On-Chain Options Are Still in Their Infancy
The market share of decentralized derivatives has risen from 2% to over 10% in two years. Hyperliquid has proven that decentralized exchanges (DEX) can match centralized exchanges in speed and transparency. However, on-chain options have yet to see similarly representative projects.
@DeriveXYZ remains the leading on-chain options protocol, with a nominal options trading volume exceeding $700 million in the past 30 days. The protocol was launched in August 2021 under the name Lyra as an options automated market maker (AMM) and underwent a complete reconstruction in 2023 after the bear market, now built on its own OP Stack Layer 2 with a gas-free central limit order book.
This reconstruction has fundamentally changed the pricing mechanism. Market makers quote directly on the order book, narrowing spreads, improving pricing accuracy, and supporting larger-scale trades. Traders can enjoy zero gas fees and sub-second execution speeds.
Its portfolio margin system has also attracted institutional attention. The system assesses overall position risk through scenario analysis. For example, if a trader holds both long call options and short put options on the same underlying asset, the system does not require margin for each leg separately.
The collateral required for hedged positions is lower than the simple sum of each position, which is the common logic in traditional financial derivatives trading desks. Derive also offers perpetual contracts and lending services on the same Layer 2, supporting cross-product margining.
@KyanExchange is moving in the same direction in a different way. The platform combines an order book matching engine with on-chain portfolio margining, allowing multi-leg operations to be completed in a single atomic transaction. Traders can deploy iron condor strategies with just a few clicks.
The clearing mechanism adopted by Kyan also differs from most DeFi protocols. When the margin threshold is breached, the platform does not liquidate the entire account but executes partial liquidations, only closing the minimum positions necessary to restore the account to meet margin requirements. Kyan is currently in the Arbitrum testing phase, with mainnet launch imminent.
Who Needs Options?
Asset management companies building structured products urgently need the clearly defined risk-return structures that options provide. For example, JPMorgan's stock premium income ETF is built on a covered call strategy and is one of the largest actively managed funds in the world. The overall management scale of income products based on derivatives has exceeded $100 billion. As more institutional funds enter on-chain, the corresponding hedging demand will also migrate.
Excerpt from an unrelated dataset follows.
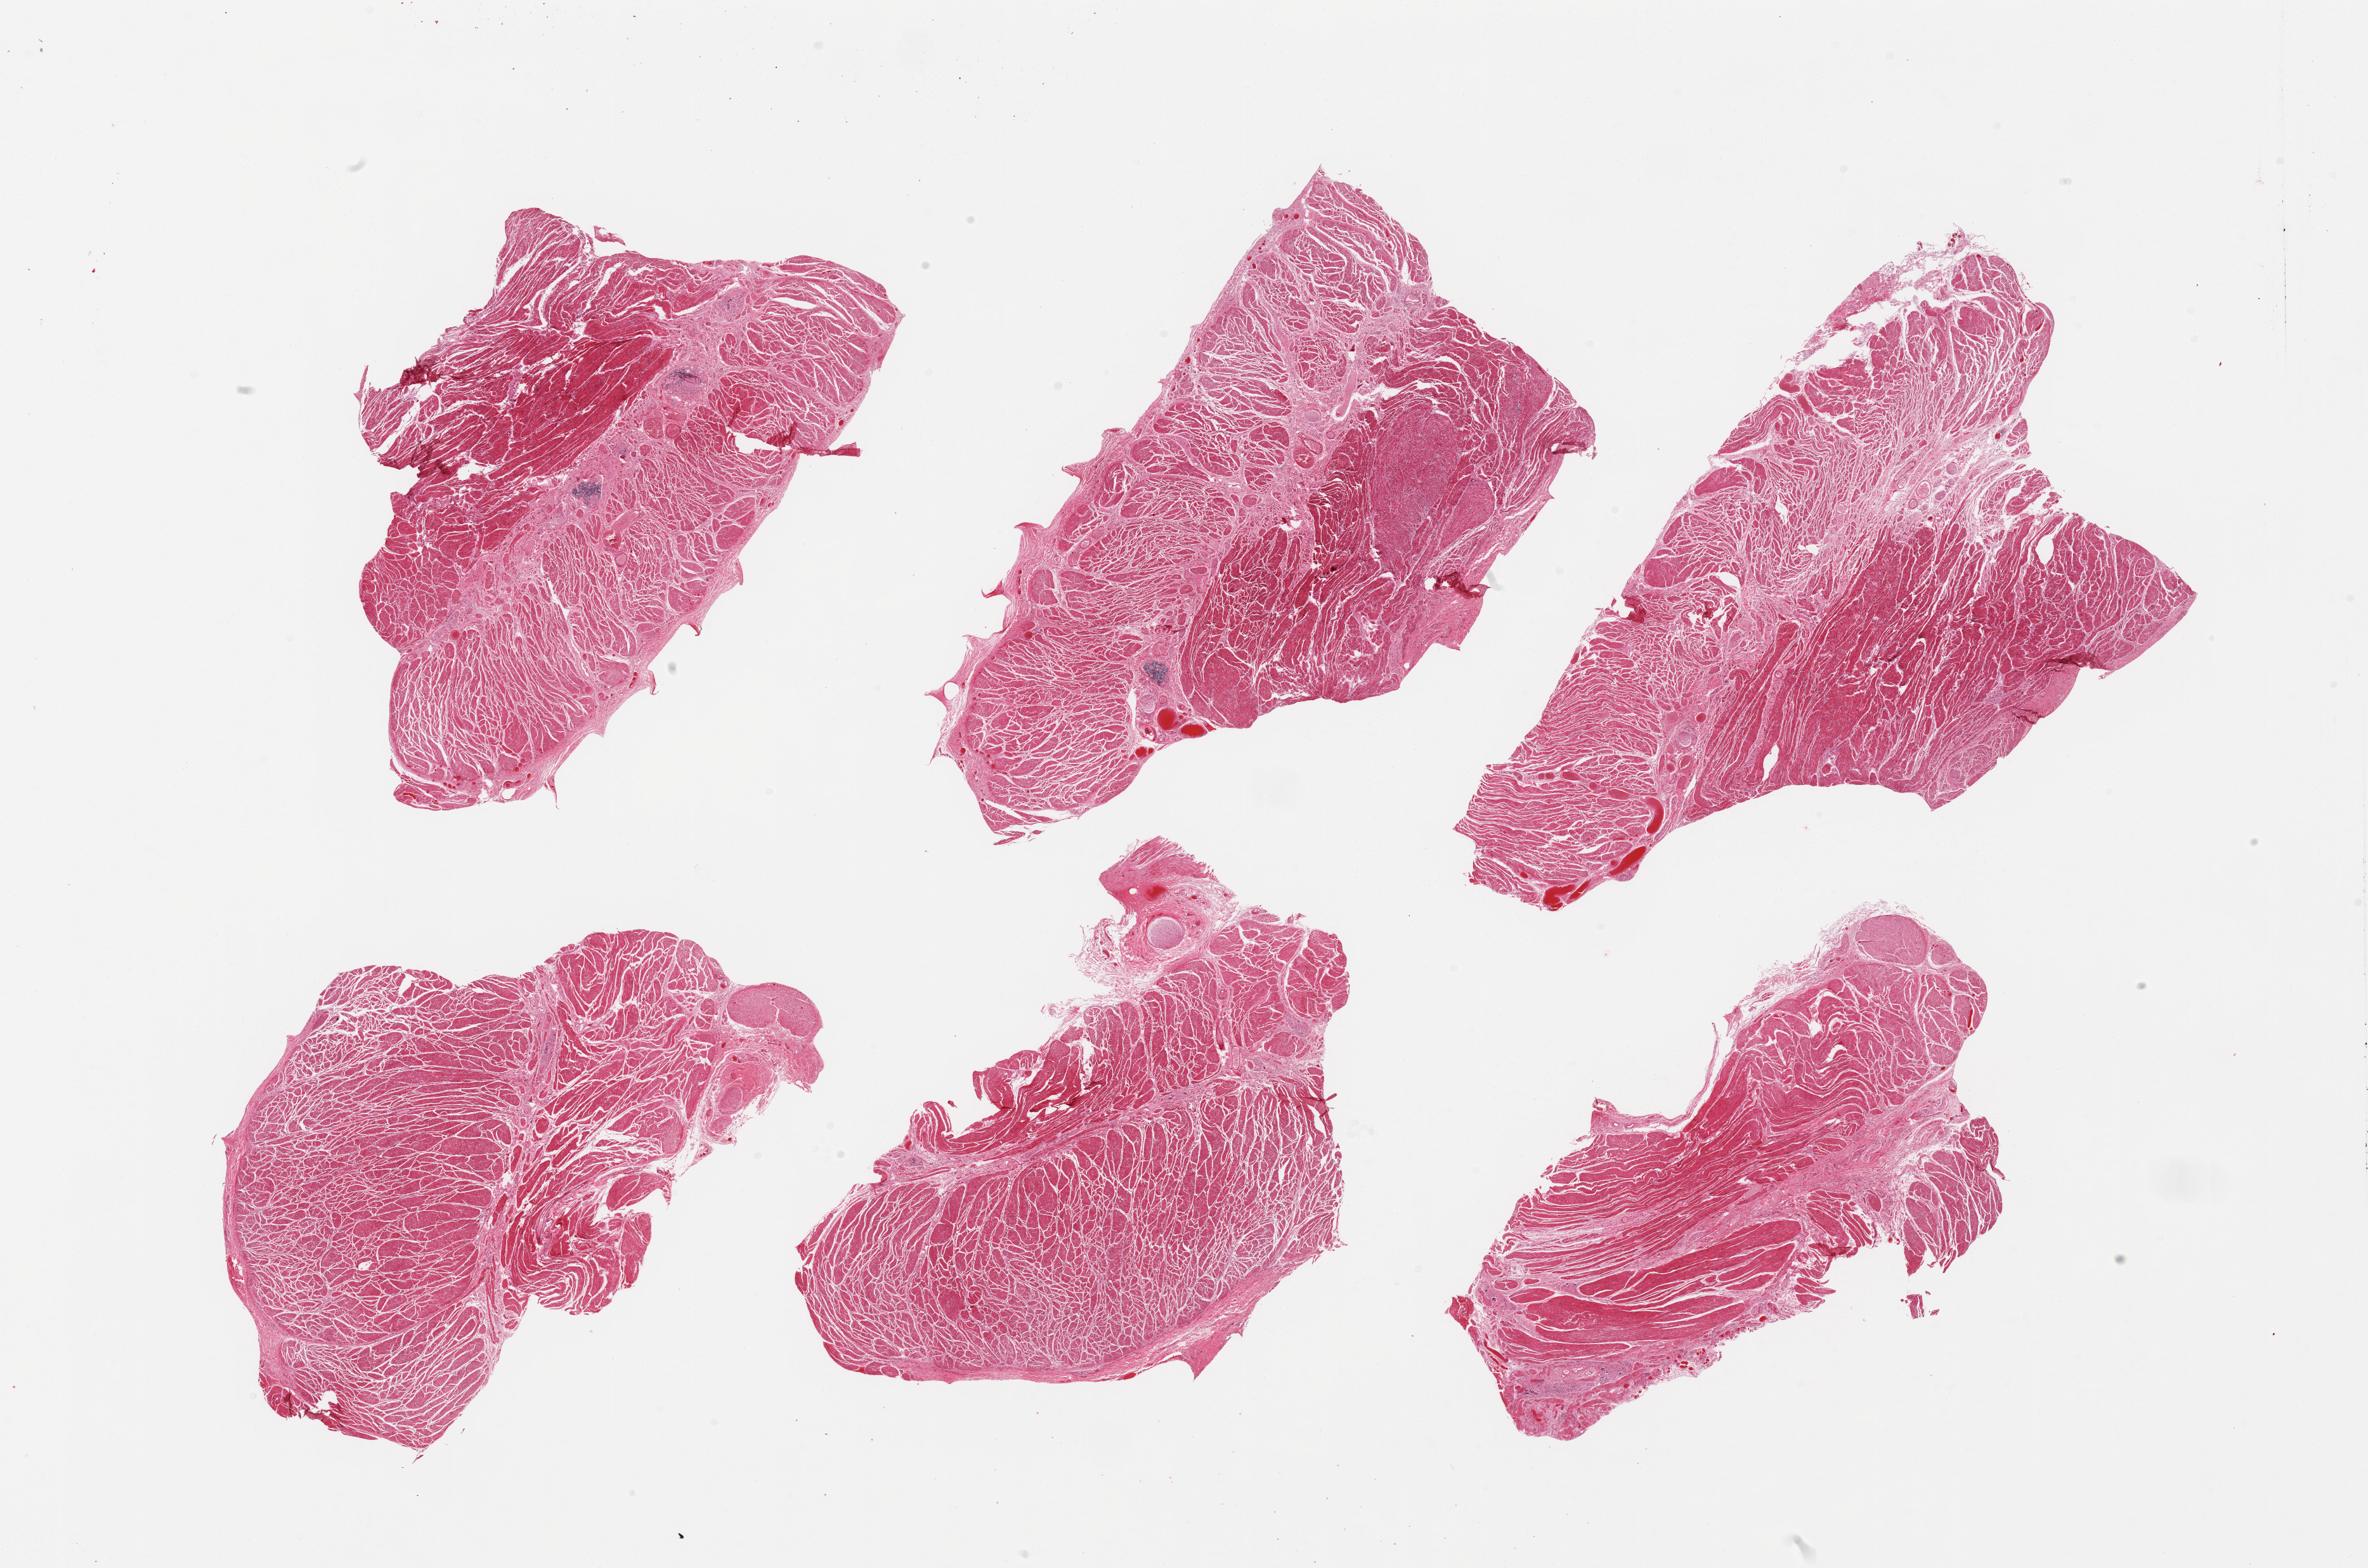
Digitized H&E-stained section — whole scanned area (about 29.5 x 19.6 mm, acquisition: 20x scan) shown as a low-resolution overview. PAXgene-fixed paraffin-embedded (PFPE) section. Section of gastroesophageal junction (target tissue). Donor tissue sample. Male donor.
• pathologist's review note for this sample: 6 pieces; well trimmed target muscularis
Currently, more and more institutional investors hold or plan to allocate digital assets in the short term. The open interest in IBIT options has surpassed that of the gold ETF GLD. In 2025, CME processed a nominal trading volume of $3 trillion in cryptocurrency derivatives.
The Timing Is Maturing
Most early on-chain options protocols failed to survive primarily due to regulatory uncertainty. For example, Opyn was penalized by the CFTC for operating a derivatives trading platform without a license. At that time, the team could not predict whether the product would be deemed illegal in the next quarter during its development.
The current situation is improving. In September 2025, the U.S. Securities and Exchange Commission (SEC) and the Commodity Futures Trading Commission (CFTC) jointly issued a statement allowing regulated trading platforms to conduct spot cryptocurrency asset trading. The CLARITY Act has passed the House of Representatives, proposing to place the digital commodity spot market under CFTC regulation. The Senate version is still under negotiation and currently on hold. CME Group will launch 24/7 cryptocurrency options trading on May 29. Although this does not guarantee that on-chain protocols will necessarily prevail, the overall environment has undergone a substantial change.